Restate the entries below without a single change.

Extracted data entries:
· · · ·
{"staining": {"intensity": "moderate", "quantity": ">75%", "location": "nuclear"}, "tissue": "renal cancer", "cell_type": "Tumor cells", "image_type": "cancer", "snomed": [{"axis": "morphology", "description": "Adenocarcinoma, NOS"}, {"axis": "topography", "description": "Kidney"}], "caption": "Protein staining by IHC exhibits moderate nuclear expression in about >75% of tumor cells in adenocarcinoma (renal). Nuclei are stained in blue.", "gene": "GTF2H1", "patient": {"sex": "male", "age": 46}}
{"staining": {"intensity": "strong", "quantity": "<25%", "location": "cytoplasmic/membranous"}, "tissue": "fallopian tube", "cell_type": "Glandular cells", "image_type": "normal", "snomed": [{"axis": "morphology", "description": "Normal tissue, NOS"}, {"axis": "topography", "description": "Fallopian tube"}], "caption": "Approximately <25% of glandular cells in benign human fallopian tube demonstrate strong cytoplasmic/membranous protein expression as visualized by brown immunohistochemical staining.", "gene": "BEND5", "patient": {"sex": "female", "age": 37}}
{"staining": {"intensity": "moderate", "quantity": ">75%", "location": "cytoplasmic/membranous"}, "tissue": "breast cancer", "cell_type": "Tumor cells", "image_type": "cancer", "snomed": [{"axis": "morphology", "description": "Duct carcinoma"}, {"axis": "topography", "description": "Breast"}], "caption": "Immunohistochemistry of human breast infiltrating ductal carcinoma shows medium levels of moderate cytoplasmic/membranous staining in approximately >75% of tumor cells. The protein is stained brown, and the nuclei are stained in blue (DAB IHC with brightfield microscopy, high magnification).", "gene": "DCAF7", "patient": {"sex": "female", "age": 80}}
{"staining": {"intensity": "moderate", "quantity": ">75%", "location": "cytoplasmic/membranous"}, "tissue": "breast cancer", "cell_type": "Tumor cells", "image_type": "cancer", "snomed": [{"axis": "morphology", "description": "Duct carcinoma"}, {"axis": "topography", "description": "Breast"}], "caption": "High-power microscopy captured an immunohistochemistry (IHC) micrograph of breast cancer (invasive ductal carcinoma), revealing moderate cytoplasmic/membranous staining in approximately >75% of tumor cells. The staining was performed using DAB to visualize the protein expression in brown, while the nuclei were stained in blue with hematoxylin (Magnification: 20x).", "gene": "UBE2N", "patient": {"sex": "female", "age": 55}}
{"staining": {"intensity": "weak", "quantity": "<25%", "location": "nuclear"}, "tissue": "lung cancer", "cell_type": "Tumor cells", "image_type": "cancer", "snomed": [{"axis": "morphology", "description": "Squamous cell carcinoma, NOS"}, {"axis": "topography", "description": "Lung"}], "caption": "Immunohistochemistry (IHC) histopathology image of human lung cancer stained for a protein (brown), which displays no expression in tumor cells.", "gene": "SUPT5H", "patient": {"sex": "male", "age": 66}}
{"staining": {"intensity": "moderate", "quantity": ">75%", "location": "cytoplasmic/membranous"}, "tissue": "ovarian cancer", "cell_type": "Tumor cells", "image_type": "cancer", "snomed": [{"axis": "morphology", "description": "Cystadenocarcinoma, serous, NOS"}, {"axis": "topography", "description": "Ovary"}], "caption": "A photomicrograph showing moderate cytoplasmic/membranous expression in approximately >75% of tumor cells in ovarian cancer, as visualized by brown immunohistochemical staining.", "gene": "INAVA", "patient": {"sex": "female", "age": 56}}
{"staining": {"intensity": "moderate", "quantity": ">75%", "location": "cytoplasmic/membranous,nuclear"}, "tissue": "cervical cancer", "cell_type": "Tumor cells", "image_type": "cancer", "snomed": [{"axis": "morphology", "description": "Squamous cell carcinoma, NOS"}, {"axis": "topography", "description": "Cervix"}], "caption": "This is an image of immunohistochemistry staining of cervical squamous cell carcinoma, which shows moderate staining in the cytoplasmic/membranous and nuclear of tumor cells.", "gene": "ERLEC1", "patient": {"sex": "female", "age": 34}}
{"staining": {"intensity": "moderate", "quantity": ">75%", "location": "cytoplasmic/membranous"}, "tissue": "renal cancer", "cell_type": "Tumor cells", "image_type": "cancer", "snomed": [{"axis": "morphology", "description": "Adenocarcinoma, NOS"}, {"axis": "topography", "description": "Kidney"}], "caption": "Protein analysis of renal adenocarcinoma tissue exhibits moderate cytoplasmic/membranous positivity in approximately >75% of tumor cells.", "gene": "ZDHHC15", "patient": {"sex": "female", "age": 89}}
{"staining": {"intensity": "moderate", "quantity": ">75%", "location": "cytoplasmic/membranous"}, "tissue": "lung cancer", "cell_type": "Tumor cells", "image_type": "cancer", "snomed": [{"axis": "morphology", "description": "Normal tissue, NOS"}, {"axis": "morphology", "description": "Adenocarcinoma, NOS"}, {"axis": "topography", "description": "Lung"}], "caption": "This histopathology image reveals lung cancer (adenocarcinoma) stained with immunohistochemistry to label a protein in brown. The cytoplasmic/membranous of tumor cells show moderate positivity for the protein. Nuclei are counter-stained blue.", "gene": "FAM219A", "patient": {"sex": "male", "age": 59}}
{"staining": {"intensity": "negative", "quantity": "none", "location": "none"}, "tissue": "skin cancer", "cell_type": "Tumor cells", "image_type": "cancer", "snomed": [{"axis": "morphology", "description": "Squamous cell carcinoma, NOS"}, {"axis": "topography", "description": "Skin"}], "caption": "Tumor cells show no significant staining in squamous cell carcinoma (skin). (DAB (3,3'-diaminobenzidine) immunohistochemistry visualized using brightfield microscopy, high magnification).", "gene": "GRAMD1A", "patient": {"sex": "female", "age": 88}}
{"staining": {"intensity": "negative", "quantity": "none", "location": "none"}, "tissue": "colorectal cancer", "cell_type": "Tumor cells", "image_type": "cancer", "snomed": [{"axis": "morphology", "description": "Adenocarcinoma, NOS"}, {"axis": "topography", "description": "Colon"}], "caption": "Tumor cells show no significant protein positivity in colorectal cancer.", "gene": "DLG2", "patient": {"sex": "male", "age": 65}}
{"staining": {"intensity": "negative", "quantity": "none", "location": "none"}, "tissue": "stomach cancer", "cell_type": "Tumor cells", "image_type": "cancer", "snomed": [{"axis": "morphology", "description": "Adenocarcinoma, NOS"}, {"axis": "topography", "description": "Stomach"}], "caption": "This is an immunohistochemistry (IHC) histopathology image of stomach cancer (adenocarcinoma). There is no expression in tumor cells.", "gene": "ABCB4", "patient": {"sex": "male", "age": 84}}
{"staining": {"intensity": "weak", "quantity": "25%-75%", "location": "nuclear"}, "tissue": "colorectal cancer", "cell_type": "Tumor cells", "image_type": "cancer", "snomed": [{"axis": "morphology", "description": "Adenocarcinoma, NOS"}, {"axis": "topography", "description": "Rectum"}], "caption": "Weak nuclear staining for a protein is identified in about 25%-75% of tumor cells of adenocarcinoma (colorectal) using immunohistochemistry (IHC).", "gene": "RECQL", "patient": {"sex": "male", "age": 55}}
· · · ·
**WRITTEN SOLUTION**.
{"staining": {"intensity": "moderate", "quantity": ">75%", "location": "nuclear"}, "tissue": "renal cancer", "cell_type": "Tumor cells", "image_type": "cancer", "snomed": [{"axis": "morphology", "description": "Adenocarcinoma, NOS"}, {"axis": "topography", "description": "Kidney"}], "caption": "Protein staining by IHC exhibits moderate nuclear expression in about >75% of tumor cells in adenocarcinoma (renal). Nuclei are stained in blue.", "gene": "GTF2H1", "patient": {"sex": "male", "age": 46}}
{"staining": {"intensity": "strong", "quantity": "<25%", "location": "cytoplasmic/membranous"}, "tissue": "fallopian tube", "cell_type": "Glandular cells", "image_type": "normal", "snomed": [{"axis": "morphology", "description": "Normal tissue, NOS"}, {"axis": "topography", "description": "Fallopian tube"}], "caption": "Approximately <25% of glandular cells in benign human fallopian tube demonstrate strong cytoplasmic/membranous protein expression as visualized by brown immunohistochemical staining.", "gene": "BEND5", "patient": {"sex": "female", "age": 37}}
{"staining": {"intensity": "moderate", "quantity": ">75%", "location": "cytoplasmic/membranous"}, "tissue": "breast cancer", "cell_type": "Tumor cells", "image_type": "cancer", "snomed": [{"axis": "morphology", "description": "Duct carcinoma"}, {"axis": "topography", "description": "Breast"}], "caption": "Immunohistochemistry of human breast infiltrating ductal carcinoma shows medium levels of moderate cytoplasmic/membranous staining in approximately >75% of tumor cells. The protein is stained brown, and the nuclei are stained in blue (DAB IHC with brightfield microscopy, high magnification).", "gene": "DCAF7", "patient": {"sex": "female", "age": 80}}
{"staining": {"intensity": "moderate", "quantity": ">75%", "location": "cytoplasmic/membranous"}, "tissue": "breast cancer", "cell_type": "Tumor cells", "image_type": "cancer", "snomed": [{"axis": "morphology", "description": "Duct carcinoma"}, {"axis": "topography", "description": "Breast"}], "caption": "High-power microscopy captured an immunohistochemistry (IHC) micrograph of breast cancer (invasive ductal carcinoma), revealing moderate cytoplasmic/membranous staining in approximately >75% of tumor cells. The staining was performed using DAB to visualize the protein expression in brown, while the nuclei were stained in blue with hematoxylin (Magnification: 20x).", "gene": "UBE2N", "patient": {"sex": "female", "age": 55}}
{"staining": {"intensity": "weak", "quantity": "<25%", "location": "nuclear"}, "tissue": "lung cancer", "cell_type": "Tumor cells", "image_type": "cancer", "snomed": [{"axis": "morphology", "description": "Squamous cell carcinoma, NOS"}, {"axis": "topography", "description": "Lung"}], "caption": "Immunohistochemistry (IHC) histopathology image of human lung cancer stained for a protein (brown), which displays no expression in tumor cells.", "gene": "SUPT5H", "patient": {"sex": "male", "age": 66}}
{"staining": {"intensity": "moderate", "quantity": ">75%", "location": "cytoplasmic/membranous"}, "tissue": "ovarian cancer", "cell_type": "Tumor cells", "image_type": "cancer", "snomed": [{"axis": "morphology", "description": "Cystadenocarcinoma, serous, NOS"}, {"axis": "topography", "description": "Ovary"}], "caption": "A photomicrograph showing moderate cytoplasmic/membranous expression in approximately >75% of tumor cells in ovarian cancer, as visualized by brown immunohistochemical staining.", "gene": "INAVA", "patient": {"sex": "female", "age": 56}}
{"staining": {"intensity": "moderate", "quantity": ">75%", "location": "cytoplasmic/membranous,nuclear"}, "tissue": "cervical cancer", "cell_type": "Tumor cells", "image_type": "cancer", "snomed": [{"axis": "morphology", "description": "Squamous cell carcinoma, NOS"}, {"axis": "topography", "description": "Cervix"}], "caption": "This is an image of immunohistochemistry staining of cervical squamous cell carcinoma, which shows moderate staining in the cytoplasmic/membranous and nuclear of tumor cells.", "gene": "ERLEC1", "patient": {"sex": "female", "age": 34}}
{"staining": {"intensity": "moderate", "quantity": ">75%", "location": "cytoplasmic/membranous"}, "tissue": "renal cancer", "cell_type": "Tumor cells", "image_type": "cancer", "snomed": [{"axis": "morphology", "description": "Adenocarcinoma, NOS"}, {"axis": "topography", "description": "Kidney"}], "caption": "Protein analysis of renal adenocarcinoma tissue exhibits moderate cytoplasmic/membranous positivity in approximately >75% of tumor cells.", "gene": "ZDHHC15", "patient": {"sex": "female", "age": 89}}
{"staining": {"intensity": "moderate", "quantity": ">75%", "location": "cytoplasmic/membranous"}, "tissue": "lung cancer", "cell_type": "Tumor cells", "image_type": "cancer", "snomed": [{"axis": "morphology", "description": "Normal tissue, NOS"}, {"axis": "morphology", "description": "Adenocarcinoma, NOS"}, {"axis": "topography", "description": "Lung"}], "caption": "This histopathology image reveals lung cancer (adenocarcinoma) stained with immunohistochemistry to label a protein in brown. The cytoplasmic/membranous of tumor cells show moderate positivity for the protein. Nuclei are counter-stained blue.", "gene": "FAM219A", "patient": {"sex": "male", "age": 59}}
{"staining": {"intensity": "negative", "quantity": "none", "location": "none"}, "tissue": "skin cancer", "cell_type": "Tumor cells", "image_type": "cancer", "snomed": [{"axis": "morphology", "description": "Squamous cell carcinoma, NOS"}, {"axis": "topography", "description": "Skin"}], "caption": "Tumor cells show no significant staining in squamous cell carcinoma (skin). (DAB (3,3'-diaminobenzidine) immunohistochemistry visualized using brightfield microscopy, high magnification).", "gene": "GRAMD1A", "patient": {"sex": "female", "age": 88}}
{"staining": {"intensity": "negative", "quantity": "none", "location": "none"}, "tissue": "colorectal cancer", "cell_type": "Tumor cells", "image_type": "cancer", "snomed": [{"axis": "morphology", "description": "Adenocarcinoma, NOS"}, {"axis": "topography", "description": "Colon"}], "caption": "Tumor cells show no significant protein positivity in colorectal cancer.", "gene": "DLG2", "patient": {"sex": "male", "age": 65}}
{"staining": {"intensity": "negative", "quantity": "none", "location": "none"}, "tissue": "stomach cancer", "cell_type": "Tumor cells", "image_type": "cancer", "snomed": [{"axis": "morphology", "description": "Adenocarcinoma, NOS"}, {"axis": "topography", "description": "Stomach"}], "caption": "This is an immunohistochemistry (IHC) histopathology image of stomach cancer (adenocarcinoma). There is no expression in tumor cells.", "gene": "ABCB4", "patient": {"sex": "male", "age": 84}}
{"staining": {"intensity": "weak", "quantity": "25%-75%", "location": "nuclear"}, "tissue": "colorectal cancer", "cell_type": "Tumor cells", "image_type": "cancer", "snomed": [{"axis": "morphology", "description": "Adenocarcinoma, NOS"}, {"axis": "topography", "description": "Rectum"}], "caption": "Weak nuclear staining for a protein is identified in about 25%-75% of tumor cells of adenocarcinoma (colorectal) using immunohistochemistry (IHC).", "gene": "RECQL", "patient": {"sex": "male", "age": 55}}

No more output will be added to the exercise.